Additionally, “you should never create an excess number of embryos with the intention of discarding them,” he said.

“We are so dense on obtaining embryos for stem cell research that we are willing to go to extremes as this and find some loopholes in our ethical boundaries,” according to Rudd, pointing to adult stem cell research as a promising alternative if not substitute.

“The successes are real, they are occurring everyday, they not constrained and show great promise,” he said. “The only thing embryonic stem cell research has done is show potential. There has been no success. Embryonic stem cell research only results in tumor formation and poor outcome.”

William B. Hurlbut, a physician from Stanford University, who also serves on the panel, presented the second technique as “altered nuclear transfer.” According to Hurlbut, scientists would inactivate genes necessary for the development of embryo then remove the resulting remaining cluster of cells, or teratomas, and restore the inactivated genes in order to produce usable stem cells.

“Take away for the moment that any good could come out of that, is that process creating a defective life ethical or unethical?” Rudd asked. “I think that’s something wrong with that...Just because good can come out of it doesn’t mean it’s ethical.”

“I think there is something wrong about intentionally creating a form of life that is defective. It lowers the dignity and respect for all of human life to create a defective form,” he said.

Embryonic stem cell research was an issue of major moral concern among conservatives during the Election. Scientists who back the research claimed the stem cells from embryos could lead to cures and treatments for diseases.

In California, voters passed a $3 billion-initiative to fund stem cell research. Although there is no ban on embryonic stem cell research in the nation, federal funding is only available on a limited number of embryonic stem cell lines.

Rudd said that sometimes the marketing behind embryonic stem cell research can be deceptive.

“Their goals are not so pure as to achieve cures,” he said. “They need money to fund the research. They can’t get it from the private sector but from the public sector and in order to get it from the public sector, they need to win public sentiment.”

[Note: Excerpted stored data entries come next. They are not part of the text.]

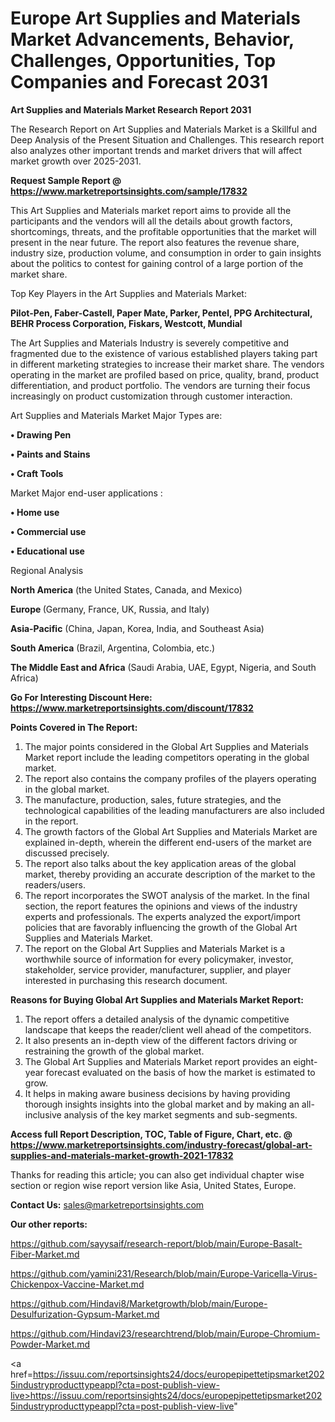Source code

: # Europe Art Supplies and Materials Market Advancements, Behavior, Challenges, Opportunities, Top Companies and Forecast 2031

<strong>Art Supplies and Materials Market Research Report 2031</strong>

The Research Report on Art Supplies and Materials Market is a Skillful and Deep Analysis of the Present Situation and Challenges. This research report also analyzes other important trends and market drivers that will affect market growth over 2025-2031.

<strong>Request Sample Report @ <a href=https://www.marketreportsinsights.com/sample/17832>https://www.marketreportsinsights.com/sample/17832</a></strong>

This Art Supplies and Materials market report aims to provide all the participants and the vendors will all the details about growth factors, shortcomings, threats, and the profitable opportunities that the market will present in the near future. The report also features the revenue share, industry size, production volume, and consumption in order to gain insights about the politics to contest for gaining control of a large portion of the market share.

Top Key Players in the Art Supplies and Materials Market:

<strong>Pilot-Pen, Faber-Castell, Paper Mate, Parker, Pentel, PPG Architectural, BEHR Process Corporation, Fiskars, Westcott, Mundial</strong>

The Art Supplies and Materials Industry is severely competitive and fragmented due to the existence of various established players taking part in different marketing strategies to increase their market share. The vendors operating in the market are profiled based on price, quality, brand, product differentiation, and product portfolio. The vendors are turning their focus increasingly on product customization through customer interaction.

Art Supplies and Materials Market Major Types are:

<strong>• Drawing Pen

• Paints and Stains

• Craft Tools</strong>

Market Major end-user applications :

<strong>• Home use

• Commercial use

• Educational use</strong>

Regional Analysis

</u><strong><b>North America</b></strong> (the United States, Canada, and Mexico)

<strong><b>Europe </b></strong>(Germany, France, UK, Russia, and Italy)

<strong><b>Asia-Pacific</b></strong> (China, Japan, Korea, India, and Southeast Asia)

<strong><b>South America</b></strong> (Brazil, Argentina, Colombia, etc.)

<strong><b>The Middle East and Africa</b></strong> (Saudi Arabia, UAE, Egypt, Nigeria, and South Africa)

<strong>Go For Interesting Discount Here: <a href=https://www.marketreportsinsights.com/discount/17832>https://www.marketreportsinsights.com/discount/17832</a></strong>

<strong>Points Covered in The Report:</strong>
<ol>
  <li>The major points considered in the Global Art Supplies and Materials Market report include the leading competitors operating in the global market.</li>
  <li>The report also contains the company profiles of the players operating in the global market.</li>
  <li>The manufacture, production, sales, future strategies, and the technological capabilities of the leading manufacturers are also included in the report.</li>
  <li>The growth factors of the Global Art Supplies and Materials Market are explained in-depth, wherein the different end-users of the market are discussed precisely.</li>
  <li>The report also talks about the key application areas of the global market, thereby providing an accurate description of the market to the readers/users.</li>
  <li>The report incorporates the SWOT analysis of the market. In the final section, the report features the opinions and views of the industry experts and professionals. The experts analyzed the export/import policies that are favorably influencing the growth of the Global Art Supplies and Materials Market.</li>
  <li>The report on the Global Art Supplies and Materials Market is a worthwhile source of information for every policymaker, investor, stakeholder, service provider, manufacturer, supplier, and player interested in purchasing this research document.</li>
</ol>
<strong>Reasons for Buying Global Art Supplies and Materials Market Report:</strong>

<ol>
  <li>The report offers a detailed analysis of the dynamic competitive landscape that keeps the reader/client well ahead of the competitors.</li>
  <li>It also presents an in-depth view of the different factors driving or restraining the growth of the global market.</li>
  <li>The Global Art Supplies and Materials Market report provides an eight-year forecast evaluated on the basis of how the market is estimated to grow.</li>
  <li>It helps in making aware business decisions by having providing thorough insights insights into the global market and by making an all-inclusive analysis of the key market segments and sub-segments.</li>
</ol>
<strong>Access full Report Description, TOC, Table of Figure, Chart, etc. @ <a href=https://www.marketreportsinsights.com/industry-forecast/global-art-supplies-and-materials-market-growth-2021-17832>https://www.marketreportsinsights.com/industry-forecast/global-art-supplies-and-materials-market-growth-2021-17832</a></strong>


Thanks for reading this article; you can also get individual chapter wise section or region wise report version like Asia, United States, Europe.

<strong>Contact Us:</strong>
sales@marketreportsinsights.com

<strong>Our other reports:</strong>

<a href=https://github.com/sayysaif/research-report/blob/main/Europe-Basalt-Fiber-Market.md>https://github.com/sayysaif/research-report/blob/main/Europe-Basalt-Fiber-Market.md</a>

<a href=https://github.com/yamini231/Research/blob/main/Europe-Varicella-Virus-Chickenpox-Vaccine-Market.md>https://github.com/yamini231/Research/blob/main/Europe-Varicella-Virus-Chickenpox-Vaccine-Market.md</a>

<a href=https://github.com/Hindavi8/Marketgrowth/blob/main/Europe-Desulfurization-Gypsum-Market.md>https://github.com/Hindavi8/Marketgrowth/blob/main/Europe-Desulfurization-Gypsum-Market.md</a>

<a href=https://github.com/Hindavi23/researchtrend/blob/main/Europe-Chromium-Powder-Market.md>https://github.com/Hindavi23/researchtrend/blob/main/Europe-Chromium-Powder-Market.md</a>

<a href=https://issuu.com/reportsinsights24/docs/europepipettetipsmarket2025industryproducttypeappl?cta=post-publish-view-live>https://issuu.com/reportsinsights24/docs/europepipettetipsmarket2025industryproducttypeappl?cta=post-publish-view-live</a>"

Scientist pushing for embryonic stem cell research are not receiving money from the private sector, according to Rudd, because venture capitalists are putting their money in adult stem cell research because that’s where the cures are.

He pointed to a recent case in which a South Korean woman who was paralyzed for 20 years walked after receiving treatment from umbilical cord stem cells. He also said adult stem cells have been used for heart muscle rehabilitation, muscle growth and to treat diabetes and Parkinson’s disease.